» **PASSAGE PROVIDED**:
[DTrace-devel] [PATCH v2 1/2] Omit an aggregation record if [u][sym|mod] translation fails

Eugene Loh eugene.loh at oracle.com
Thu Oct 30 00:16:12 UTC 2025


Thanks for the review.  Yes, ignoring untranslated addresses that, 
nonetheless, are interesting is a problem.  Since related patches have 
relieved the need for this solution, I'm withdrawing this patch.

On 8/12/25 10:06, Kris Van Hees wrote:
> On Tue, Jun 03, 2025 at 05:08:34PM -0400, eugene.loh at oracle.com wrote:
>> From: Eugene Loh <eugene.loh at oracle.com>
>>
>> An aggregation key can be a sym(), mod(), usym(), or umod()
>> translation of an address.  It is passed from producer to user
>> space as an address, and the consumer must translate the address.
>> It is possible for the translation to fail.
>>
>> Omit a record if the translation fails.  This addresses failures
>> seen before OL9 in
>>      test/unittest/profile-n/tst.ufunc.sh
>>      test/unittest/profile-n/tst.usym.sh
>>
>> The problem was that the kernel's aggregation buffers are snapshot
>> multiple times.  If a translation ever fails, the raw address is
>> used instead.  Later on, when the aggregation is printed, if the
>> translation is successful, the raw key will report a count of 0.
>>
>> E.g., we snapshot an aggregation.  The translation of address
>> 0xabcedf fails and so the key remains 0xabcdef.  Later the
>> aggregation is printed and, therefore, again snapshot.  The
>> values are cleared.  This time the translation of the address
>> -- say to the function starting at 0xabcd00 -- is successful.
>> That aggregation key is successfully and correctly reported, but
>> the the raw 0xabcdef will mysteriously be reported with a count 0.
> More in detail: whenever a snapshot of the aggregation data is taken, its
> key/value pairs are stored in a hashtable.  For keys that contain address
> resolution elements like usym(), ufunc(), ... the address in the key is
> replaced with the canonical address for the resolving function (start
> address of a function for ufunc(), ...).

» **DATASET RECORDS**:
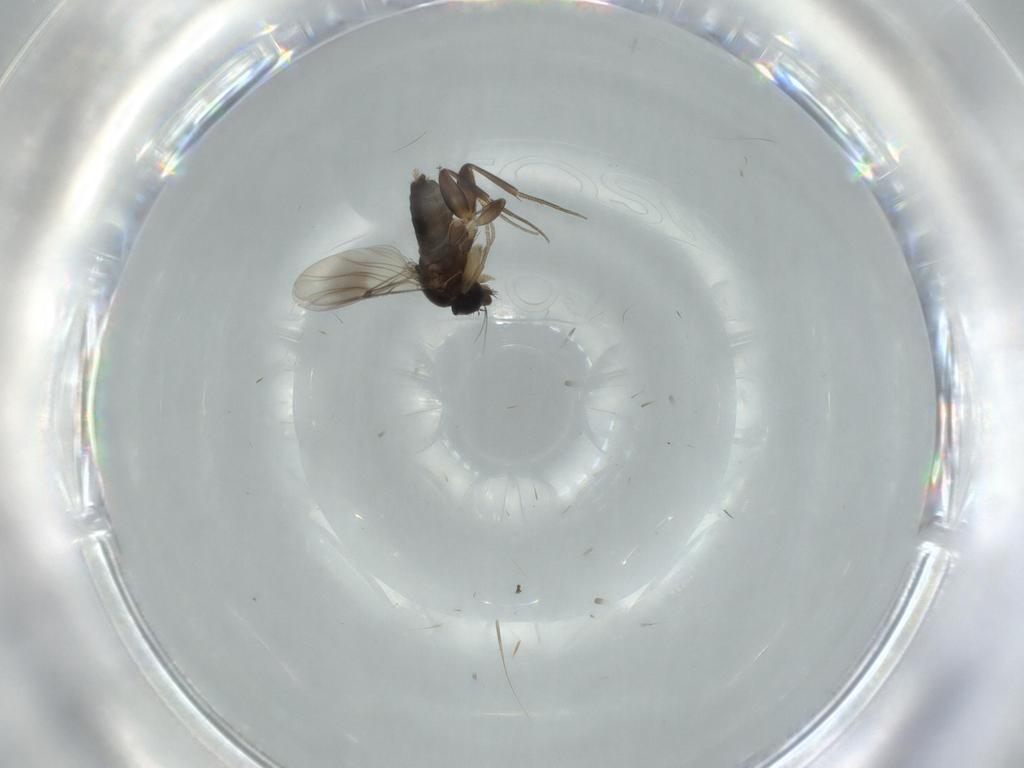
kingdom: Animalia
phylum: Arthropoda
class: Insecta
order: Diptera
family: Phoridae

---

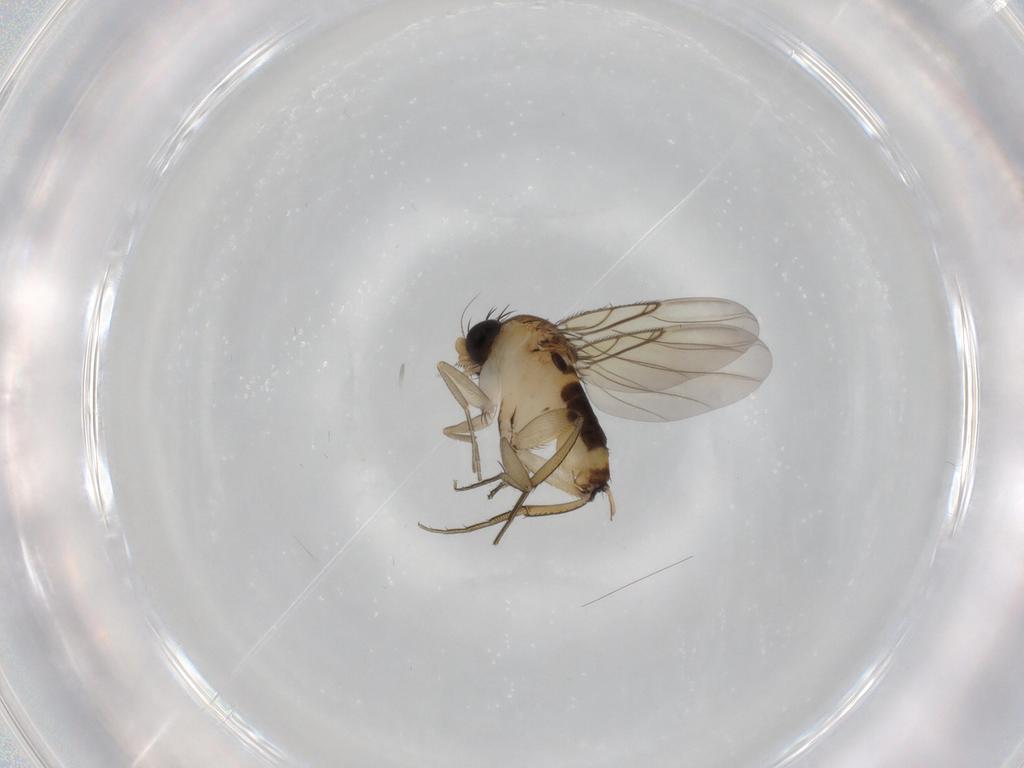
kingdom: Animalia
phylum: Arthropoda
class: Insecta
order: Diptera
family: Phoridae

--

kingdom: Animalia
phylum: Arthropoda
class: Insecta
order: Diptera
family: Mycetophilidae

» **PROMPT**: In the DTrace patch thread, which two test scripts had failures before OL9 that the patch was meant to address?

» **EXERCISE RESULT**: test/unittest/profile-n/tst.ufunc.sh and test/unittest/profile-n/tst.usym.sh